Are the qualities of the character “fundamentally male”? No. For one thing, there’s no such thing as a fundamentally male personality. Women can be hard and men can be soft. Women can be combative and men can be nurturing. For goodness’ sake, this isn’t the 1850s. And anyone who thinks that women can’t have the qualities of being “impatient, petulant and always [thinking they’re] right”… well, they clearly haven’t met me.

So all ludicrous objections – from people who probably haven’t thought about the show very much – aside, who would we cast as our ideal first female Doctor?

Helen Mirren’s said she’d love to do it – and would be a fantastic choice, harking back to the magisterial alienness of William Hartnell.

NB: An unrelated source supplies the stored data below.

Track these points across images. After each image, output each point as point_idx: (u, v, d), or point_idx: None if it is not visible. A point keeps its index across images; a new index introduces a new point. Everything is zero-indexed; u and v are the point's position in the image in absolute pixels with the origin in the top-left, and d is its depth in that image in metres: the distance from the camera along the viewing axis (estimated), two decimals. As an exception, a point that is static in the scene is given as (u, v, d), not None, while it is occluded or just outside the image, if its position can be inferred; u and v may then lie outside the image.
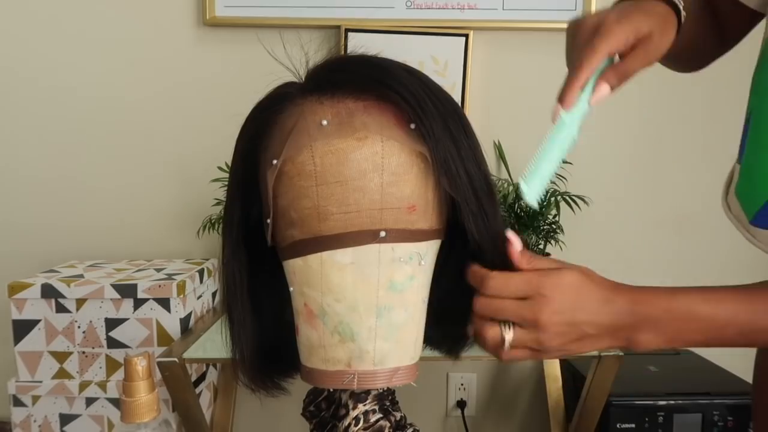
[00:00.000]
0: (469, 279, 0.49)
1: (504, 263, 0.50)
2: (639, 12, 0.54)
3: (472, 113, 1.48)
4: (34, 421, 1.22)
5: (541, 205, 1.37)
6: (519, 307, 0.47)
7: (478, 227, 0.49)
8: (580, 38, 0.54)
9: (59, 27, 1.47)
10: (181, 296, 1.20)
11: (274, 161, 0.48)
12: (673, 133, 1.51)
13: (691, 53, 0.71)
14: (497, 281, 0.48)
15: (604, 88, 0.53)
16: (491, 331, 0.48)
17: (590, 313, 0.48)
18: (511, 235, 0.49)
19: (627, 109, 1.52)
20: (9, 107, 1.50)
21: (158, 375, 1.05)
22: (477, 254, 0.51)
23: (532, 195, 0.49)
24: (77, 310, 1.19)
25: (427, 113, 0.47)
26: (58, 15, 1.47)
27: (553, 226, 1.39)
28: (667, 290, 0.50)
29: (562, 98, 0.52)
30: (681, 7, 0.56)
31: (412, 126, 0.48)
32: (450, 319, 0.55)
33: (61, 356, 1.21)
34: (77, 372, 1.22)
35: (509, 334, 0.47)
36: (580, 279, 0.49)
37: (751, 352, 0.80)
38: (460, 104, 1.45)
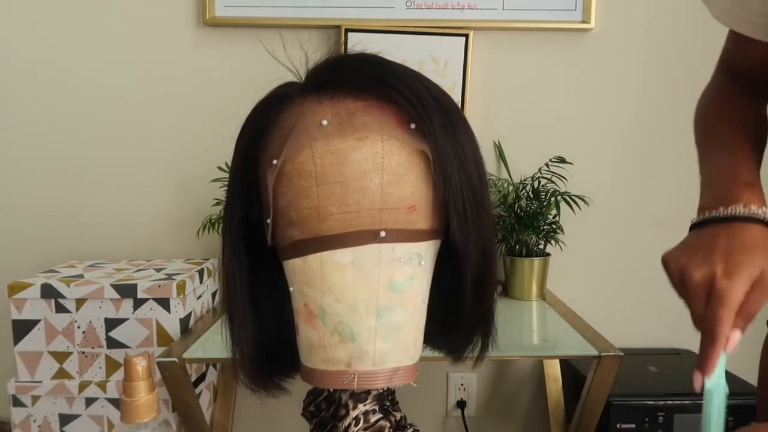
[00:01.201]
0: None
1: (485, 270, 0.51)
2: (743, 254, 0.53)
3: (472, 113, 1.49)
4: (34, 421, 1.22)
5: (541, 203, 1.37)
6: None
7: (461, 229, 0.49)
8: (692, 296, 0.55)
9: (59, 27, 1.47)
10: (181, 296, 1.19)
11: (274, 161, 0.48)
12: (673, 134, 1.51)
13: None
14: None
15: (737, 334, 0.53)
16: None
17: None
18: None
19: (627, 110, 1.52)
20: (9, 107, 1.50)
21: (158, 375, 1.04)
22: (459, 257, 0.51)
23: None
24: (77, 310, 1.19)
25: (428, 112, 0.47)
26: (58, 15, 1.47)
27: (553, 226, 1.40)
28: None
29: (703, 367, 0.53)
30: None
31: (413, 126, 0.48)
32: (450, 320, 0.55)
33: (60, 356, 1.21)
34: (77, 372, 1.22)
35: None
36: None
37: (752, 353, 0.80)
38: (460, 104, 1.46)
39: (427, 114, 0.47)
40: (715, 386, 0.53)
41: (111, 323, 1.20)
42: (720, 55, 0.75)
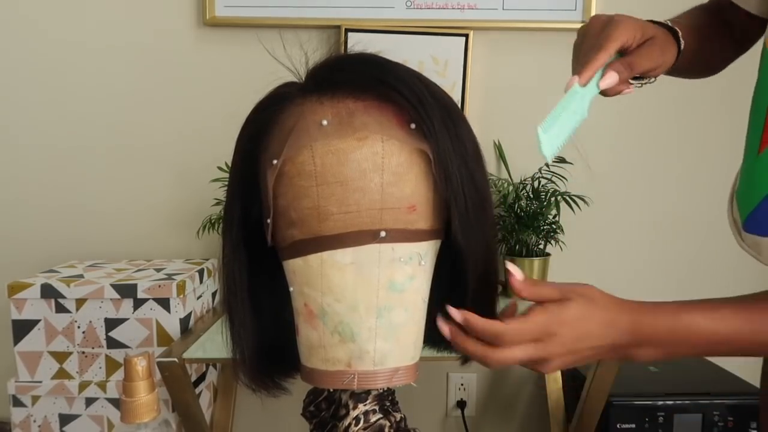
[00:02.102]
0: (479, 333, 0.49)
1: (486, 269, 0.51)
2: (646, 22, 0.60)
3: (472, 113, 1.48)
4: (34, 421, 1.22)
5: (541, 203, 1.37)
6: (532, 351, 0.48)
7: (463, 228, 0.49)
8: (592, 30, 0.59)
9: (59, 27, 1.47)
10: (181, 296, 1.19)
11: (274, 161, 0.48)
12: (673, 134, 1.51)
13: (705, 65, 0.75)
14: (511, 335, 0.48)
15: (613, 75, 0.57)
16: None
17: (593, 339, 0.49)
18: (511, 267, 0.50)
19: (627, 110, 1.52)
20: (9, 107, 1.50)
21: (158, 375, 1.04)
22: (460, 256, 0.51)
23: (548, 146, 0.50)
24: (77, 310, 1.19)
25: (428, 111, 0.48)
26: (58, 15, 1.47)
27: (553, 226, 1.39)
28: (671, 308, 0.51)
29: (580, 72, 0.55)
30: (680, 36, 0.62)
31: (413, 126, 0.48)
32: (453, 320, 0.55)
33: (60, 356, 1.21)
34: (77, 372, 1.21)
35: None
36: (584, 308, 0.49)
37: (751, 352, 0.80)
38: (460, 104, 1.46)
39: (427, 113, 0.47)
40: (580, 95, 0.54)
41: (111, 323, 1.20)
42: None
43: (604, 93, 0.58)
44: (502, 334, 0.48)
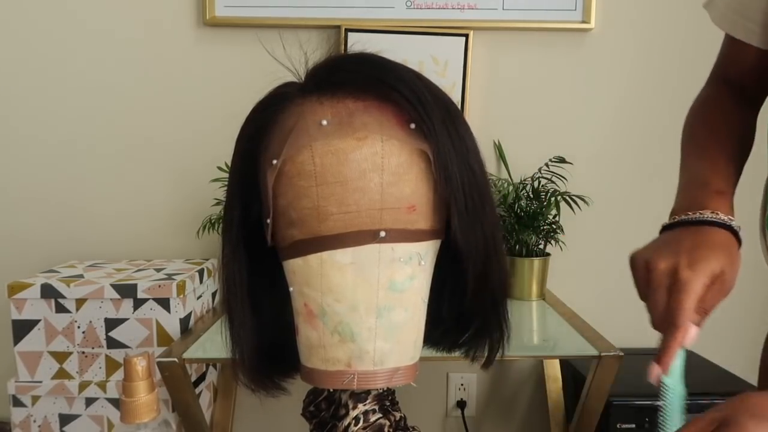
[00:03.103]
0: None
1: (486, 269, 0.50)
2: (707, 250, 0.55)
3: (472, 113, 1.49)
4: (34, 421, 1.22)
5: (541, 203, 1.37)
6: None
7: (462, 227, 0.49)
8: (655, 287, 0.56)
9: (59, 27, 1.47)
10: (181, 296, 1.19)
11: (274, 161, 0.48)
12: (673, 133, 1.51)
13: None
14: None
15: (695, 330, 0.54)
16: None
17: None
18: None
19: (627, 110, 1.52)
20: (9, 107, 1.50)
21: (158, 375, 1.05)
22: (460, 256, 0.51)
23: None
24: (77, 310, 1.19)
25: (428, 110, 0.47)
26: (58, 15, 1.47)
27: (553, 226, 1.40)
28: None
29: (661, 358, 0.53)
30: (739, 233, 0.58)
31: (412, 126, 0.48)
32: (460, 319, 0.55)
33: (60, 356, 1.21)
34: (77, 372, 1.21)
35: None
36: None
37: (751, 352, 0.80)
38: (460, 104, 1.46)
39: (427, 113, 0.47)
40: (673, 384, 0.53)
41: (111, 323, 1.20)
42: (714, 63, 0.77)
43: None
44: None
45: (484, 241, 0.50)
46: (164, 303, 1.19)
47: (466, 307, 0.53)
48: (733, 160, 0.67)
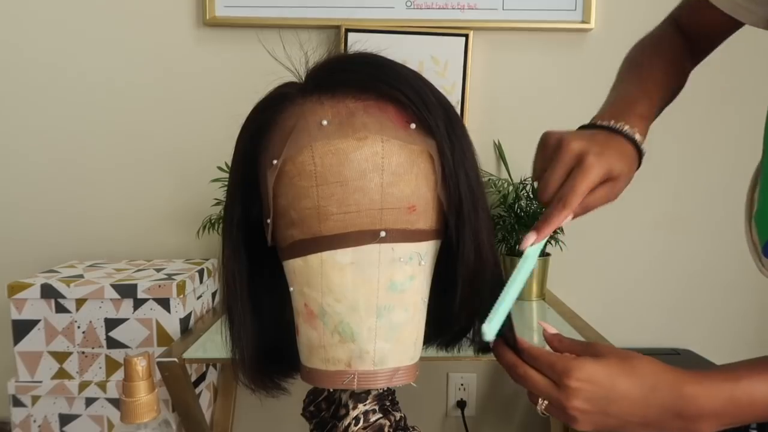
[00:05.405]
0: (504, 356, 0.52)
1: (478, 269, 0.51)
2: (613, 151, 0.58)
3: (472, 113, 1.48)
4: (34, 421, 1.22)
5: (541, 203, 1.37)
6: (548, 388, 0.49)
7: (459, 228, 0.50)
8: (560, 161, 0.57)
9: (59, 27, 1.47)
10: (181, 296, 1.20)
11: (275, 161, 0.48)
12: (673, 133, 1.51)
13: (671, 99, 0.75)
14: (529, 353, 0.51)
15: (569, 217, 0.56)
16: (531, 396, 0.51)
17: (630, 406, 0.48)
18: (544, 324, 0.54)
19: (627, 109, 1.52)
20: (8, 107, 1.50)
21: (158, 375, 1.05)
22: (455, 256, 0.51)
23: (491, 333, 0.49)
24: (77, 310, 1.19)
25: (431, 110, 0.48)
26: (58, 15, 1.47)
27: (553, 226, 1.39)
28: (728, 377, 0.49)
29: (540, 229, 0.55)
30: (643, 151, 0.61)
31: (413, 126, 0.48)
32: (451, 320, 0.55)
33: (60, 356, 1.21)
34: (77, 372, 1.22)
35: (541, 406, 0.50)
36: (612, 371, 0.48)
37: (751, 353, 0.80)
38: (460, 104, 1.46)
39: (431, 112, 0.48)
40: (533, 253, 0.54)
41: (111, 323, 1.20)
42: (676, 7, 0.78)
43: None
44: (523, 353, 0.52)
45: (477, 243, 0.51)
46: (164, 303, 1.19)
47: (463, 306, 0.53)
48: (662, 92, 0.70)
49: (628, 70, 0.75)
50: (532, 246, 0.55)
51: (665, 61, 0.72)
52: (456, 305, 0.53)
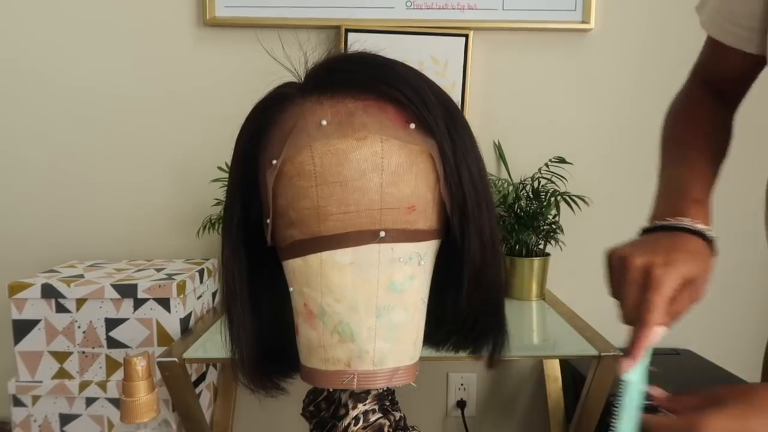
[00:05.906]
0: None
1: (483, 268, 0.51)
2: (683, 254, 0.56)
3: (472, 113, 1.49)
4: (34, 421, 1.22)
5: (541, 203, 1.37)
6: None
7: (461, 228, 0.50)
8: (629, 282, 0.56)
9: (59, 27, 1.47)
10: (181, 296, 1.20)
11: (274, 161, 0.48)
12: (673, 133, 1.51)
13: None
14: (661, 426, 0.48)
15: (661, 331, 0.54)
16: None
17: None
18: (651, 389, 0.52)
19: (627, 110, 1.52)
20: (8, 107, 1.50)
21: (158, 375, 1.05)
22: (461, 254, 0.51)
23: None
24: (77, 310, 1.19)
25: (431, 109, 0.48)
26: (58, 15, 1.47)
27: (553, 226, 1.39)
28: None
29: (632, 353, 0.53)
30: (715, 244, 0.59)
31: (412, 126, 0.48)
32: (465, 319, 0.55)
33: (61, 356, 1.21)
34: (77, 372, 1.22)
35: None
36: (739, 413, 0.47)
37: (751, 353, 0.80)
38: (460, 104, 1.46)
39: (431, 112, 0.48)
40: (634, 379, 0.53)
41: (111, 323, 1.20)
42: (695, 63, 0.77)
43: None
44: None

She’d make an imperious Timelord, travelling the universe for her own unimaginable reasons, deigning to take a companion onboard from time to time. Tilda Swinton would be another glorious Doctor – she has the quality of seeming unreadable even while conveying that much is going on beneath the surface, the perfect combination for a centuries-old being who’s seen the breadth of time and space.

Sue Perkins is a popular choice, though perhaps too much herself in the public eye to be a believable Doctor. Eve Best, if she could be tempted to return to the UK from her work on the fantastic Nurse Jackie, would be a rambunctious and joyful Doctor, believably a brilliant mind but also out for a good time, like a Jon Pertwee for our time. And I haven’t been able to get the idea of Tanya Moodie’s possible Doctor out of my head since seeing her as Hunter in Neverwhere – she’d bring a presence that is both warm and fierce, a Doctor with powerful emotions stirring beneath the surface. My personal favourite would be Olivia Williams – a very fine actor who I sense could bring things to the Doctor we’ve never seen before – she has a vulnerability combined with seriousness, she’d play the role with absolutely no bouncing around whatsoever, surely a welcome contrast to what’s gone before. There are many wonderful actresses to consider, but if I were casting the show, I’d be on the phone to Williams right now, asking her to read for it.

But then, what do I know? I may have had my first ever rejection slip at the age of 14 from Doctor Who Magazine, I may have read more than 40 Virgin New Adventures in the dark interregnum when the show was off the air, I may have risked my “literary” reputation to write a Doctor Who novel myself… but I probably don’t watch the show very much.